● **SOURCE RECORDS**
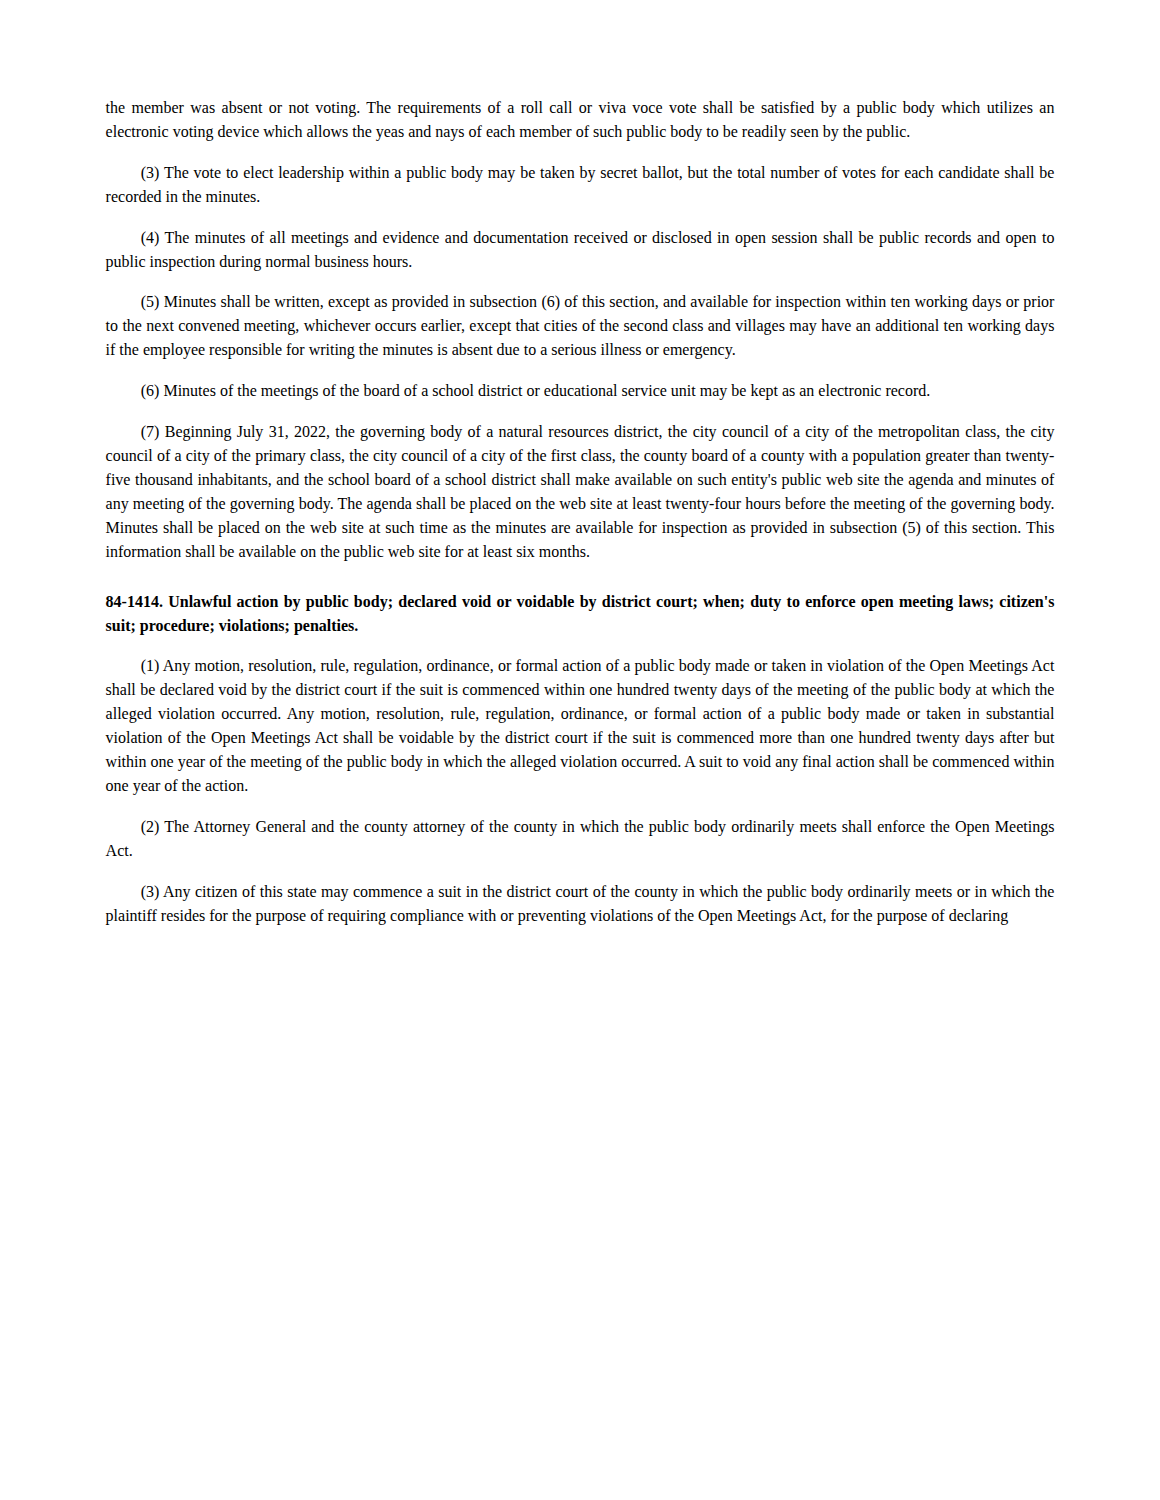the member was absent or not voting. The requirements of a roll call or viva voce vote shall be satisfied by a public body which utilizes an electronic voting device which allows the yeas and nays of each member of such public body to be readily seen by the public.
(3) The vote to elect leadership within a public body may be taken by secret ballot, but the total number of votes for each candidate shall be recorded in the minutes.
(4) The minutes of all meetings and evidence and documentation received or disclosed in open session shall be public records and open to public inspection during normal business hours.
(5) Minutes shall be written, except as provided in subsection (6) of this section, and available for inspection within ten working days or prior to the next convened meeting, whichever occurs earlier, except that cities of the second class and villages may have an additional ten working days if the employee responsible for writing the minutes is absent due to a serious illness or emergency.
(6) Minutes of the meetings of the board of a school district or educational service unit may be kept as an electronic record.
(7) Beginning July 31, 2022, the governing body of a natural resources district, the city council of a city of the metropolitan class, the city council of a city of the primary class, the city council of a city of the first class, the county board of a county with a population greater than twenty-five thousand inhabitants, and the school board of a school district shall make available on such entity's public web site the agenda and minutes of any meeting of the governing body. The agenda shall be placed on the web site at least twenty-four hours before the meeting of the governing body. Minutes shall be placed on the web site at such time as the minutes are available for inspection as provided in subsection (5) of this section. This information shall be available on the public web site for at least six months.
84-1414. Unlawful action by public body; declared void or voidable by district court; when; duty to enforce open meeting laws; citizen's suit; procedure; violations; penalties.
(1) Any motion, resolution, rule, regulation, ordinance, or formal action of a public body made or taken in violation of the Open Meetings Act shall be declared void by the district court if the suit is commenced within one hundred twenty days of the meeting of the public body at which the alleged violation occurred. Any motion, resolution, rule, regulation, ordinance, or formal action of a public body made or taken in substantial violation of the Open Meetings Act shall be voidable by the district court if the suit is commenced more than one hundred twenty days after but within one year of the meeting of the public body in which the alleged violation occurred. A suit to void any final action shall be commenced within one year of the action.
(2) The Attorney General and the county attorney of the county in which the public body ordinarily meets shall enforce the Open Meetings Act.
(3) Any citizen of this state may commence a suit in the district court of the county in which the public body ordinarily meets or in which the plaintiff resides for the purpose of requiring compliance with or preventing violations of the Open Meetings Act, for the purpose of declaring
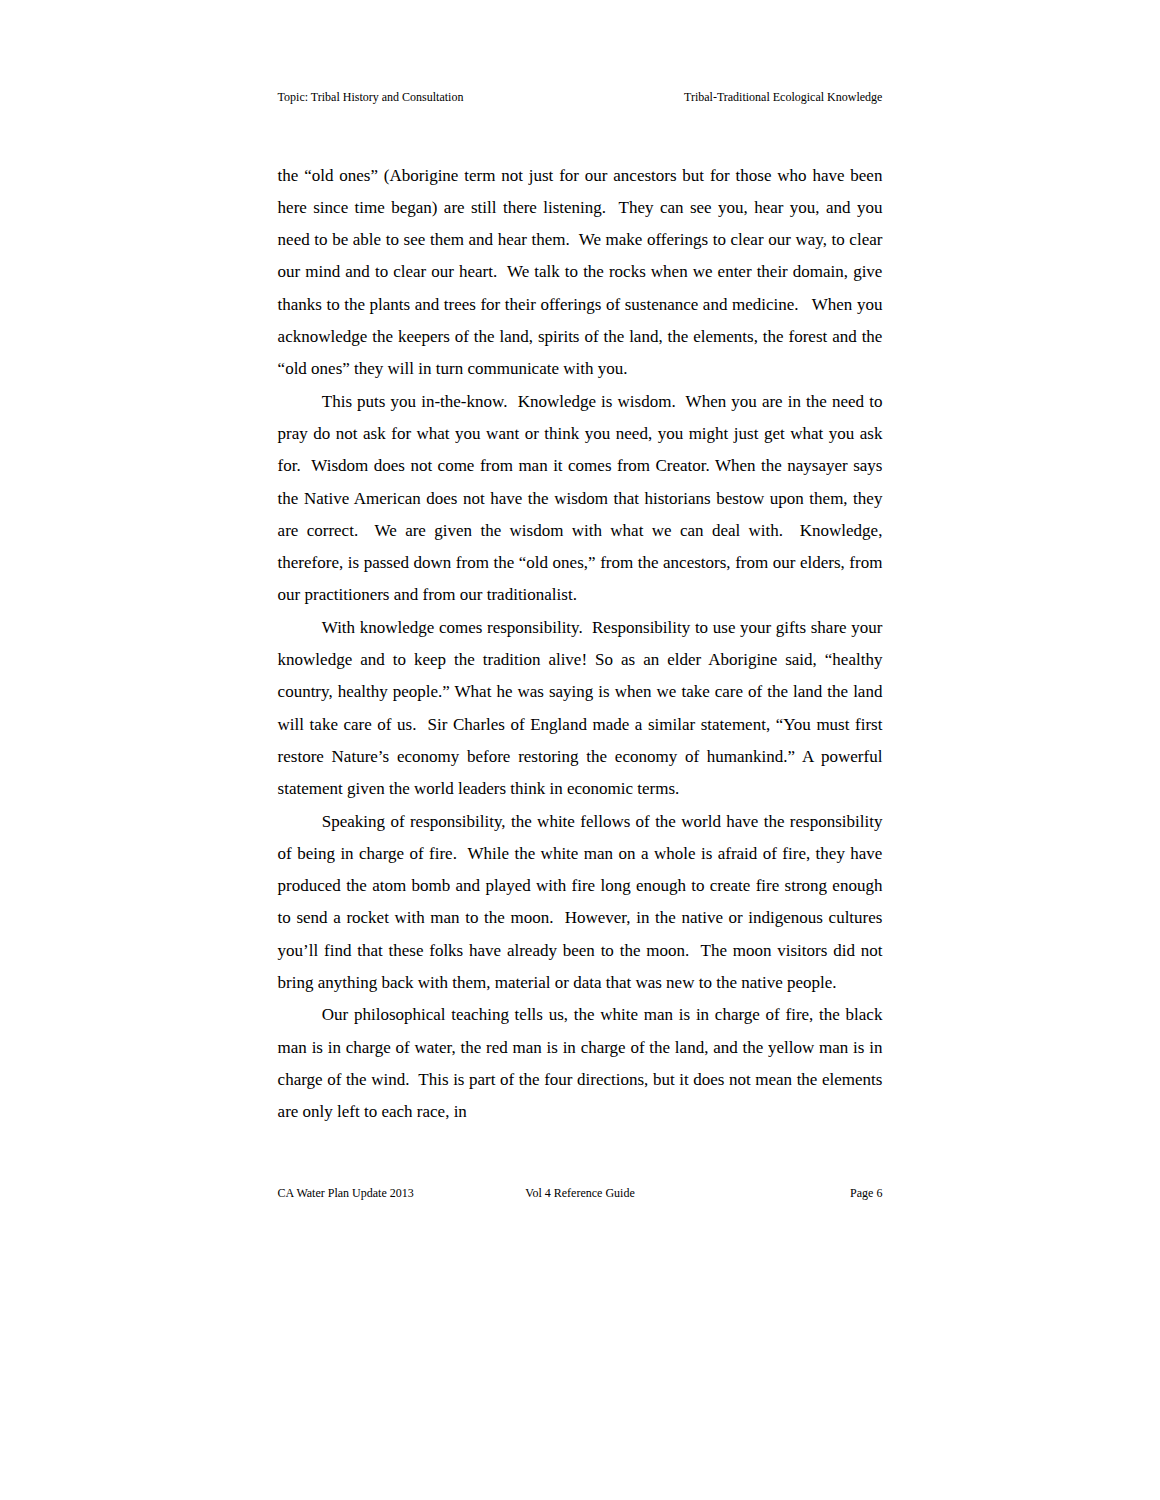Topic: Tribal History and Consultation
Tribal-Traditional Ecological Knowledge
the “old ones” (Aborigine term not just for our ancestors but for those who have been here since time began) are still there listening. They can see you, hear you, and you need to be able to see them and hear them. We make offerings to clear our way, to clear our mind and to clear our heart. We talk to the rocks when we enter their domain, give thanks to the plants and trees for their offerings of sustenance and medicine. When you acknowledge the keepers of the land, spirits of the land, the elements, the forest and the “old ones” they will in turn communicate with you.
This puts you in-the-know. Knowledge is wisdom. When you are in the need to pray do not ask for what you want or think you need, you might just get what you ask for. Wisdom does not come from man it comes from Creator. When the naysayer says the Native American does not have the wisdom that historians bestow upon them, they are correct. We are given the wisdom with what we can deal with. Knowledge, therefore, is passed down from the “old ones,” from the ancestors, from our elders, from our practitioners and from our traditionalist.
With knowledge comes responsibility. Responsibility to use your gifts share your knowledge and to keep the tradition alive! So as an elder Aborigine said, “healthy country, healthy people.” What he was saying is when we take care of the land the land will take care of us. Sir Charles of England made a similar statement, “You must first restore Nature’s economy before restoring the economy of humankind.” A powerful statement given the world leaders think in economic terms.
Speaking of responsibility, the white fellows of the world have the responsibility of being in charge of fire. While the white man on a whole is afraid of fire, they have produced the atom bomb and played with fire long enough to create fire strong enough to send a rocket with man to the moon. However, in the native or indigenous cultures you’ll find that these folks have already been to the moon. The moon visitors did not bring anything back with them, material or data that was new to the native people.
Our philosophical teaching tells us, the white man is in charge of fire, the black man is in charge of water, the red man is in charge of the land, and the yellow man is in charge of the wind. This is part of the four directions, but it does not mean the elements are only left to each race, in
CA Water Plan Update 2013
Vol 4 Reference Guide
Page 6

● **ACTION ITEM**
Print, exactly as given, the lines from the one with "Speaking of responsibility, the" through the last line of the material above, and no others.

● **OUTPUT OF THE EXERCISE**
Speaking of responsibility, the white fellows of the world have the responsibility of being in charge of fire. While the white man on a whole is afraid of fire, they have produced the atom bomb and played with fire long enough to create fire strong enough to send a rocket with man to the moon. However, in the native or indigenous cultures you’ll find that these folks have already been to the moon. The moon visitors did not bring anything back with them, material or data that was new to the native people.
Our philosophical teaching tells us, the white man is in charge of fire, the black man is in charge of water, the red man is in charge of the land, and the yellow man is in charge of the wind. This is part of the four directions, but it does not mean the elements are only left to each race, in
CA Water Plan Update 2013
Vol 4 Reference Guide
Page 6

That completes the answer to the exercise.